As the American blogstorm builds over Kelo, I dug up this reference about property rights in Canada, that covers some of the history and thinking behind the decision:
Section 1(a) of the 1960 Canadian Bill of Rights (S.C. 1960, c. 44, reprinted in R.S.C. 1985, App. III) provides federal statutory recognition of “the right of the individual to ... enjoyment of property”, and the right “not to be deprived thereof except by due process of law.” The right to property is also included under the fifth and fourteenth Amendments of the American Bill of Rights. However, the Canadian Charter of Rights and Freedoms does not provide constitutional protection for individual ‘property rights’. At the meetings of the Special Joint Committee on the Constitution and during Parliamentary debate on Bill C-60, Progressive Conservative MPs proposed that a right to “the enjoyment of property” be included under section 7 of the Charter. This amendment was rejected largely due to provincial government concerns, shared by federal New Democratic Party MPs, that entrenching property rights in the Charter of Rights and Freedoms could interfere with environmental, zoning and other land use regulation; public ownership, expropriation and regulation of resource-based and other industries; and with legislative restrictions on foreign ownership of land. In the 1989 decision of Irwin Toy v. Quebec (A.G.) ([1989] 1 S.C.R. 927), the Supreme Court of Canada referred to the intentional exclusion of property rights from the Charter as a basis for finding that economic rights of a “corporate-commercial” nature are not protected under section 7.
Nasty business this. We can't let people have true ownership of their property for fear that they might do something environmentally unsound. For instance, build on it.
What does the Bill of Rights actually say?
1. It is hereby recognized and declared that in Canada there have existed and shall continue to exist without discrimination by reason of race, national origin, colour, religion or sex, the following human rights and fundamental freedoms, namely,(a) the right of the individual to life, liberty, security of the person and enjoyment of property, and the right not to be deprived thereof except by due process of law
You might think that, hey, property is in there. What's the problem?
To see the problem, consider the changes being proposed under Bill C-279, introduced by Conservative MP Scott Reid:
(a) the right of the individual to life, liberty, security of the person and enjoyment and use of property, and the right not to be deprived thereof except by due process of law, and, in the case of property, without full, just and timely compensation;
See the subtle difference? My right to property must include the right to use it. To merely enjoy it allows the government to put restrictions on its use. When the Ontario government banned development on the Oak Ridges Moraine, it didn't take anyone's property away. But it made the properties valueless. People lost their life savings, having purchased the land with the intent to flip it to a developer at some point the future. That future would now never come, all because the government has the absolute power to define how you can use your property. The landowners could, however, continue to "enjoy" it.
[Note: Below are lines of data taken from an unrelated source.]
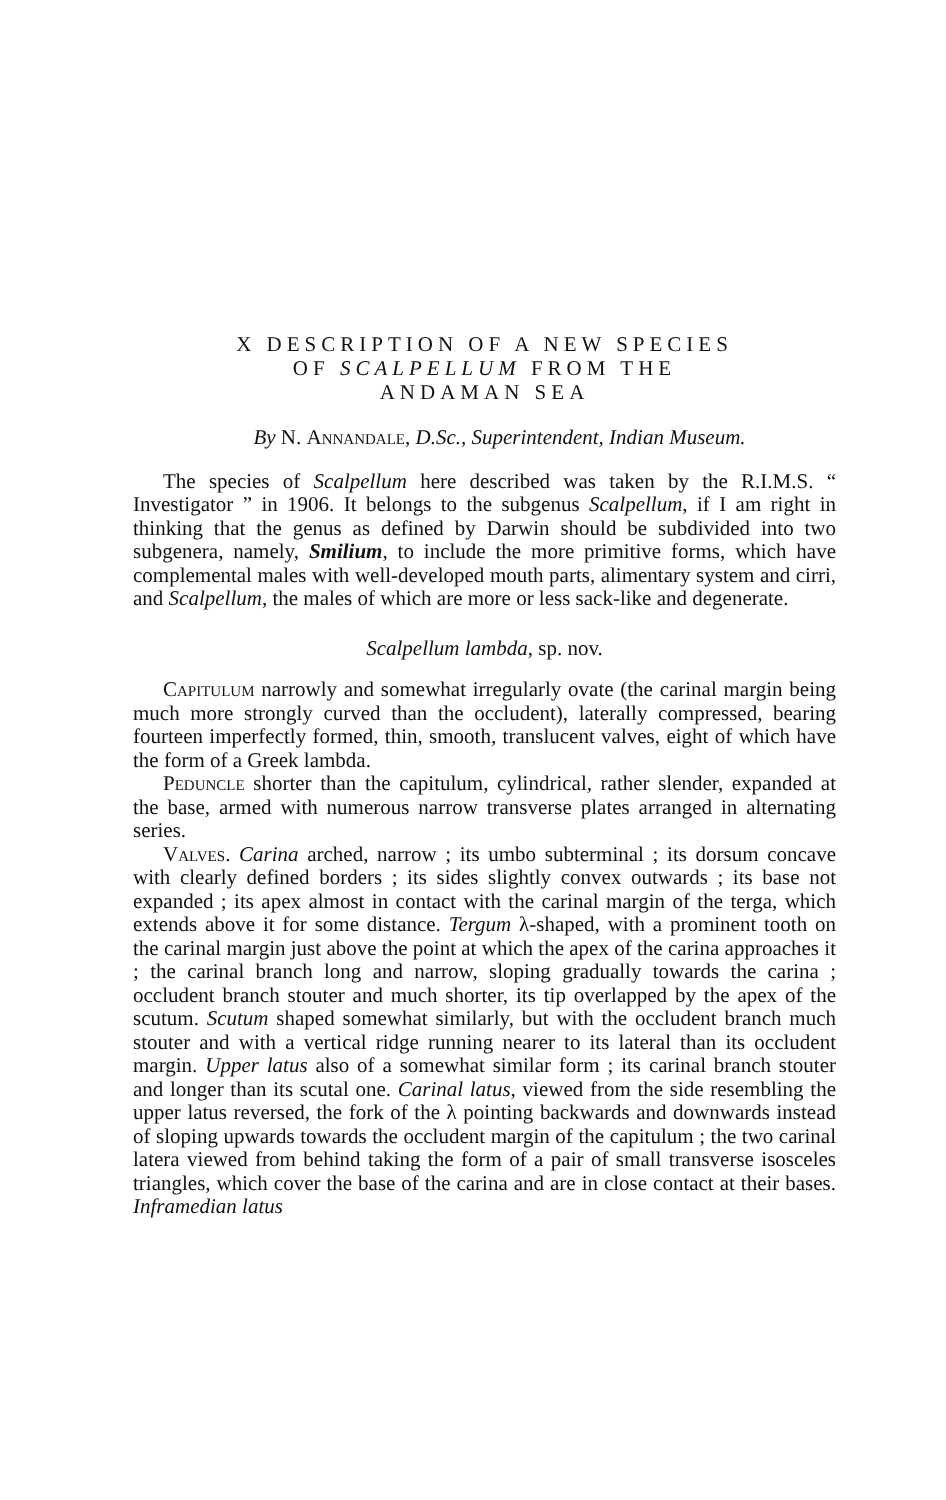X DESCRIPTION OF A NEW SPECIES
OF SCALPELLUM FROM THE
ANDAMAN SEA
By N. Annandale, D.Sc., Superintendent, Indian Museum.
The species of Scalpellum here described was taken by the R.I.M.S. “ Investigator ” in 1906. It belongs to the subgenus Scalpellum, if I am right in thinking that the genus as defined by Darwin should be subdivided into two subgenera, namely, Smilium, to include the more primitive forms, which have complemental males with well-developed mouth parts, alimentary system and cirri, and Scalpellum, the males of which are more or less sack-like and degenerate.
Scalpellum lambda, sp. nov.
Capitulum narrowly and somewhat irregularly ovate (the carinal margin being much more strongly curved than the occludent), laterally compressed, bearing fourteen imperfectly formed, thin, smooth, translucent valves, eight of which have the form of a Greek lambda.
Peduncle shorter than the capitulum, cylindrical, rather slender, expanded at the base, armed with numerous narrow transverse plates arranged in alternating series.
Valves. Carina arched, narrow ; its umbo subterminal ; its dorsum concave with clearly defined borders ; its sides slightly convex outwards ; its base not expanded ; its apex almost in contact with the carinal margin of the terga, which extends above it for some distance. Tergum λ-shaped, with a prominent tooth on the carinal margin just above the point at which the apex of the carina approaches it ; the carinal branch long and narrow, sloping gradually towards the carina ; occludent branch stouter and much shorter, its tip overlapped by the apex of the scutum. Scutum shaped somewhat similarly, but with the occludent branch much stouter and with a vertical ridge running nearer to its lateral than its occludent margin. Upper latus also of a somewhat similar form ; its carinal branch stouter and longer than its scutal one. Carinal latus, viewed from the side resembling the upper latus reversed, the fork of the λ pointing backwards and downwards instead of sloping upwards towards the occludent margin of the capitulum ; the two carinal latera viewed from behind taking the form of a pair of small transverse isosceles triangles, which cover the base of the carina and are in close contact at their bases. Inframedian latus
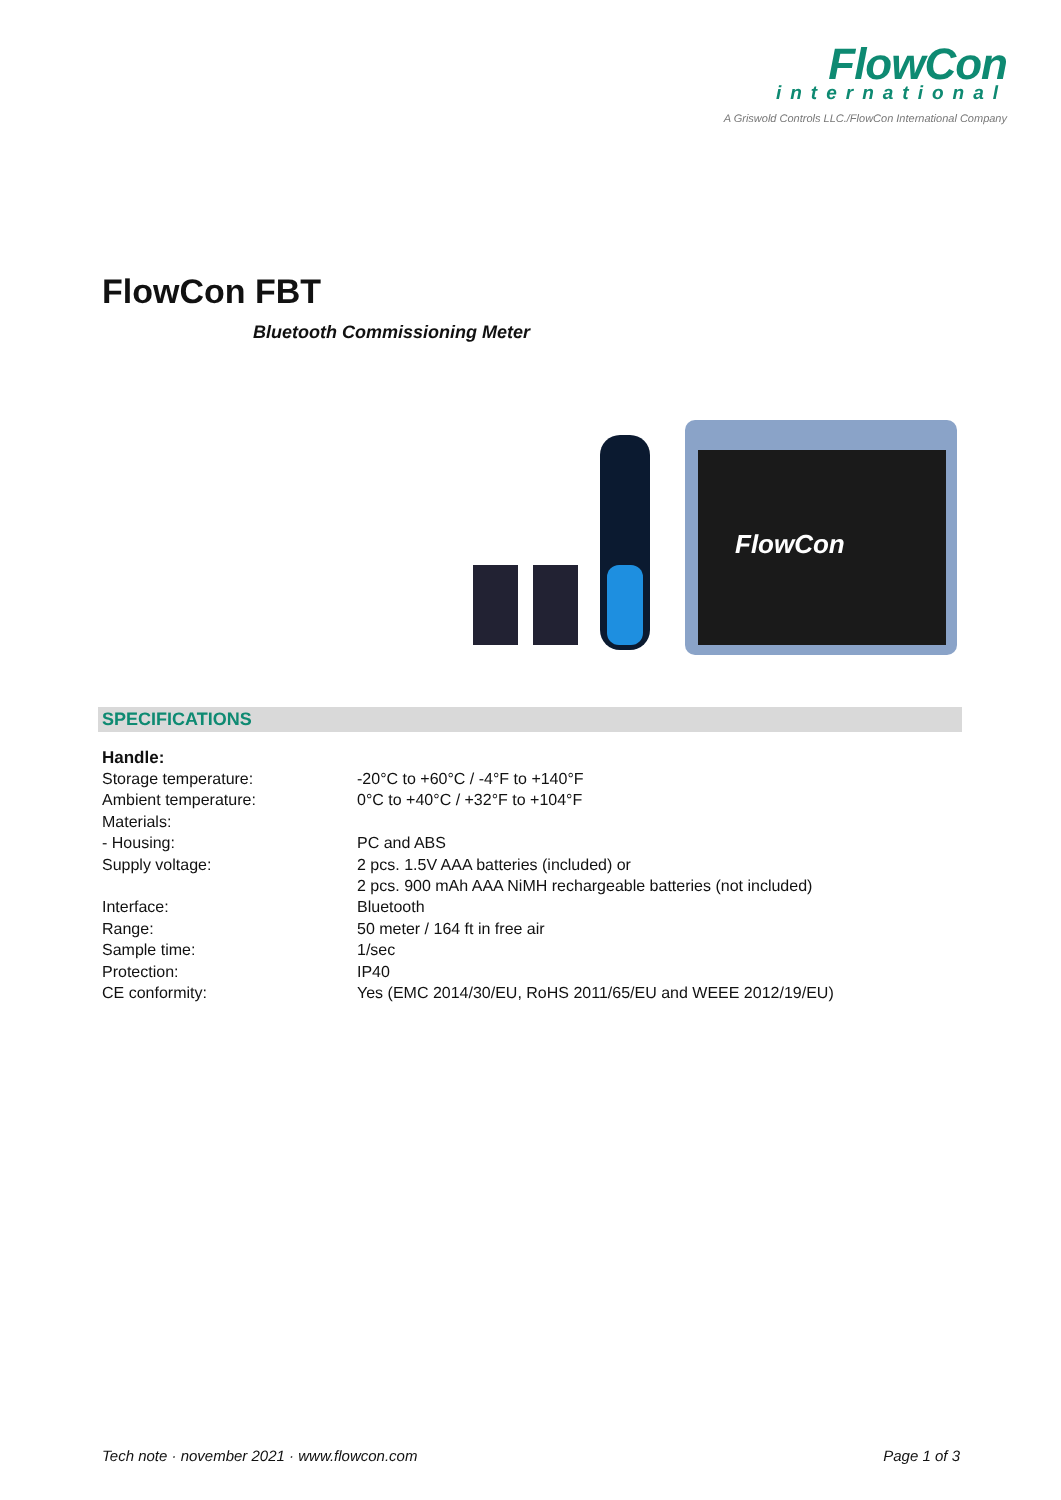FlowCon
international
A Griswold Controls LLC./FlowCon International Company
FlowCon FBT
Bluetooth Commissioning Meter
FlowCon
SPECIFICATIONS
Handle:
| Storage temperature: | -20°C to +60°C / -4°F to +140°F |
| Ambient temperature: | 0°C to +40°C / +32°F to +104°F |
| Materials: | |
| - Housing: | PC and ABS |
| Supply voltage: | 2 pcs. 1.5V AAA batteries (included) or 2 pcs. 900 mAh AAA NiMH rechargeable batteries (not included) |
| Interface: | Bluetooth |
| Range: | 50 meter / 164 ft in free air |
| Sample time: | 1/sec |
| Protection: | IP40 |
| CE conformity: | Yes (EMC 2014/30/EU, RoHS 2011/65/EU and WEEE 2012/19/EU) |
Tech note · november 2021 · www.flowcon.com Page 1 of 3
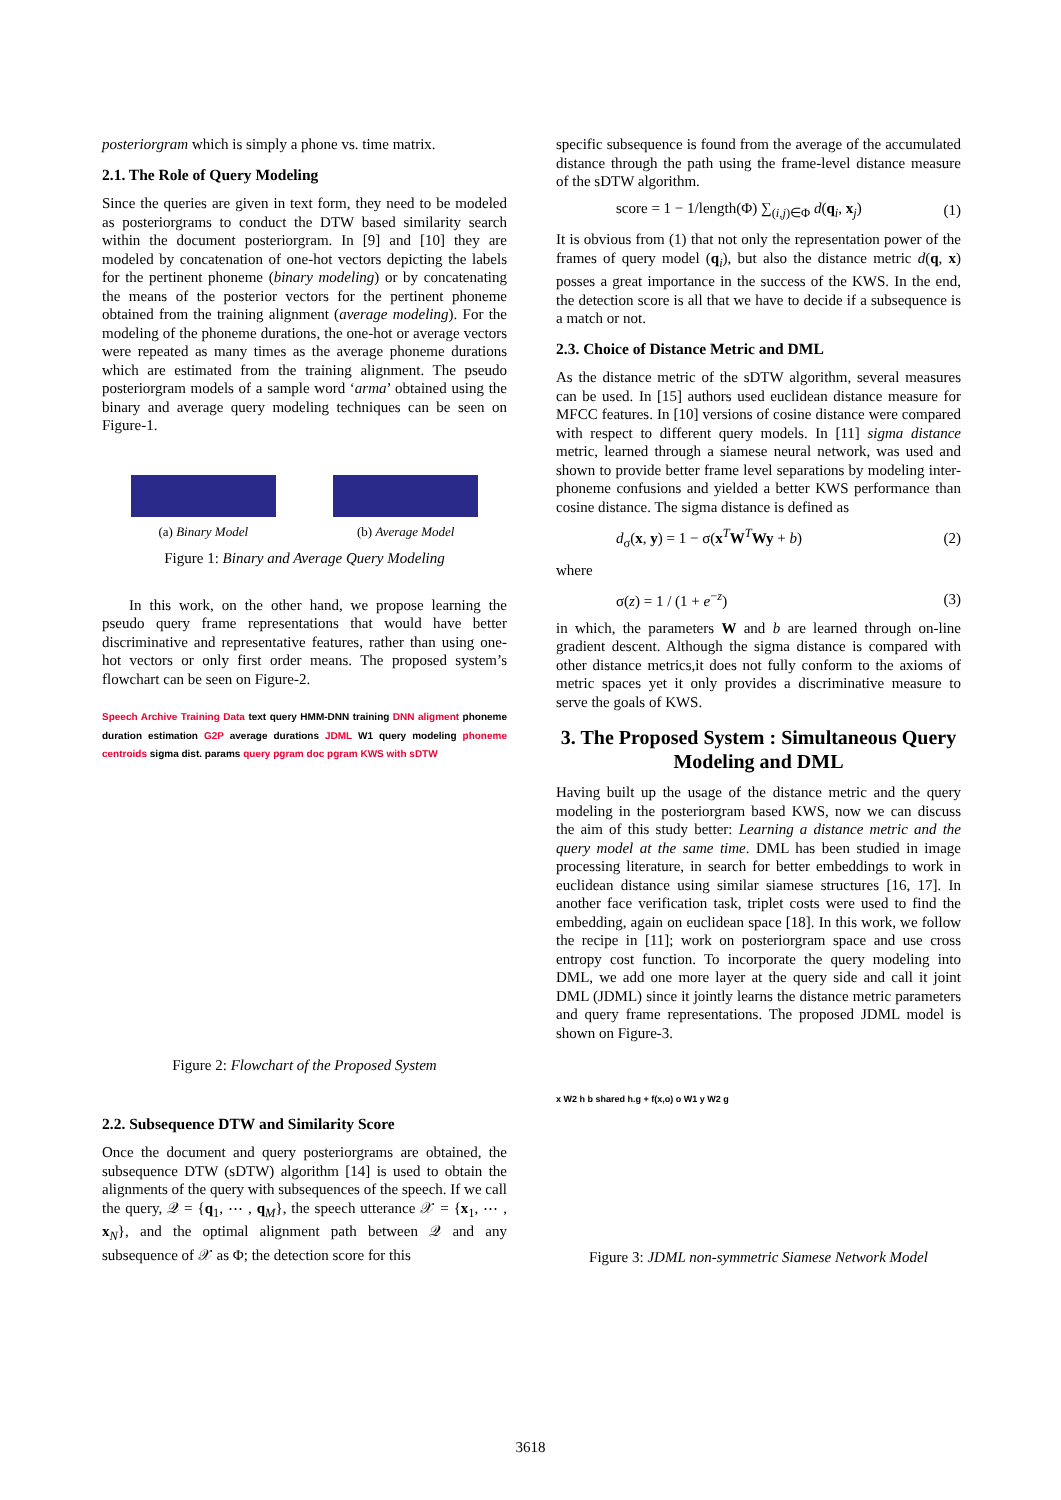posteriorgram which is simply a phone vs. time matrix.
2.1. The Role of Query Modeling
Since the queries are given in text form, they need to be modeled as posteriorgrams to conduct the DTW based similarity search within the document posteriorgram. In [9] and [10] they are modeled by concatenation of one-hot vectors depicting the labels for the pertinent phoneme (binary modeling) or by concatenating the means of the posterior vectors for the pertinent phoneme obtained from the training alignment (average modeling). For the modeling of the phoneme durations, the one-hot or average vectors were repeated as many times as the average phoneme durations which are estimated from the training alignment. The pseudo posteriorgram models of a sample word ‘arma’ obtained using the binary and average query modeling techniques can be seen on Figure-1.
(a) Binary Model (b) Average Model
Figure 1: Binary and Average Query Modeling
In this work, on the other hand, we propose learning the pseudo query frame representations that would have better discriminative and representative features, rather than using one-hot vectors or only first order means. The proposed system’s flowchart can be seen on Figure-2.
Speech Archive Training Data text query HMM-DNN training DNN aligment phoneme duration estimation G2P average durations JDML W1 query modeling phoneme centroids sigma dist. params query pgram doc pgram KWS with sDTW
Figure 2: Flowchart of the Proposed System
2.2. Subsequence DTW and Similarity Score
Once the document and query posteriorgrams are obtained, the subsequence DTW (sDTW) algorithm [14] is used to obtain the alignments of the query with subsequences of the speech. If we call the query, 𝒬 = {q<sub>1</sub>, ⋯ , q<sub>M</sub>}, the speech utterance 𝒳 = {x<sub>1</sub>, ⋯ , x<sub>N</sub>}, and the optimal alignment path between 𝒬 and any subsequence of 𝒳 as Φ; the detection score for this
specific subsequence is found from the average of the accumulated distance through the path using the frame-level distance measure of the sDTW algorithm.
score = 1 − 1/length(Φ) ∑<sub>(i,j)∈Φ</sub> d(q<sub>i</sub>, x<sub>j</sub>) (1)
It is obvious from (1) that not only the representation power of the frames of query model (q<sub>i</sub>), but also the distance metric d(q, x) posses a great importance in the success of the KWS. In the end, the detection score is all that we have to decide if a subsequence is a match or not.
2.3. Choice of Distance Metric and DML
As the distance metric of the sDTW algorithm, several measures can be used. In [15] authors used euclidean distance measure for MFCC features. In [10] versions of cosine distance were compared with respect to different query models. In [11] sigma distance metric, learned through a siamese neural network, was used and shown to provide better frame level separations by modeling inter-phoneme confusions and yielded a better KWS performance than cosine distance. The sigma distance is defined as
d<sub>σ</sub>(x, y) = 1 − σ(x<sup>T</sup>W<sup>T</sup>Wy + b) (2)
where
σ(z) = 1 / (1 + e<sup>−z</sup>) (3)
in which, the parameters W and b are learned through on-line gradient descent. Although the sigma distance is compared with other distance metrics,it does not fully conform to the axioms of metric spaces yet it only provides a discriminative measure to serve the goals of KWS.
3. The Proposed System : Simultaneous Query Modeling and DML
Having built up the usage of the distance metric and the query modeling in the posteriorgram based KWS, now we can discuss the aim of this study better: Learning a distance metric and the query model at the same time. DML has been studied in image processing literature, in search for better embeddings to work in euclidean distance using similar siamese structures [16, 17]. In another face verification task, triplet costs were used to find the embedding, again on euclidean space [18]. In this work, we follow the recipe in [11]; work on posteriorgram space and use cross entropy cost function. To incorporate the query modeling into DML, we add one more layer at the query side and call it joint DML (JDML) since it jointly learns the distance metric parameters and query frame representations. The proposed JDML model is shown on Figure-3.
x W2 h b shared h.g + f(x,o) o W1 y W2 g
Figure 3: JDML non-symmetric Siamese Network Model
3618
Of course, the other huge omission is that of compensation. The original text does require due process, which makes one think people are protected. But as the Supreme Court showed, all it means is that the government has to write it down and get it signed, then they take your stuff. In the case of the Moraine, no compensation was offered to anyone. Under the new wording, such a law would contravene the Bill of Rights if it did not incorporate a compensation regime.
On November 25, 2004, MP Scott Reid told this terrible story about Mirabel airport, the enormous and vitually unused airport near Montreal:
There were 88,000 acres expropriated, as I say, two-thirds the size of the sovereign country of Singapore, and 3,200 families were forced to move as a result of that expropriation. Only 5,000 acres were used for the airport. As one of my hon. colleagues from the New Democratic Party has pointed out, that is a larger amount of land than is used for Heathrow Airport, the largest and busiest airport in the world. Mirabel has tens of thousands of additional acres that continue not to be used.As early as January 1971, the Liberal cabinet knew that 22,000 of those acres were not required for the purposes of the airport under any imaginable scenario. Rather than face the public relations embarrassment of having to retract that expropriation, it continued on and depopulated the area of a further 1,700 people who did not need to be moved, but who were forcibly moved to avoid a public relations embarrassment. That is an absolutely astonishing thing to do.
However, this is typical of the attitude that has been taken by that government and by Liberal governments since that time toward private property owners, or even by Liberal governments before that time. After all, it was a Liberal government that in the 1940s that not only rounded up and interned the Japanese Canadians in camps in the interior of B.C. and in other places like Saskatchewan. It also then took their property from them, expropriated it, auctioned it off and then charged the costs of the auctioning against the value of the property. This is the attitude that this government and Liberal governments historically have had toward the private property rights of Canadians.
I don't hold out much hope that this private member's bill will pass with the Liberals in control. But the potential is there for Canada to take a step forward even as the United States has taken a step back.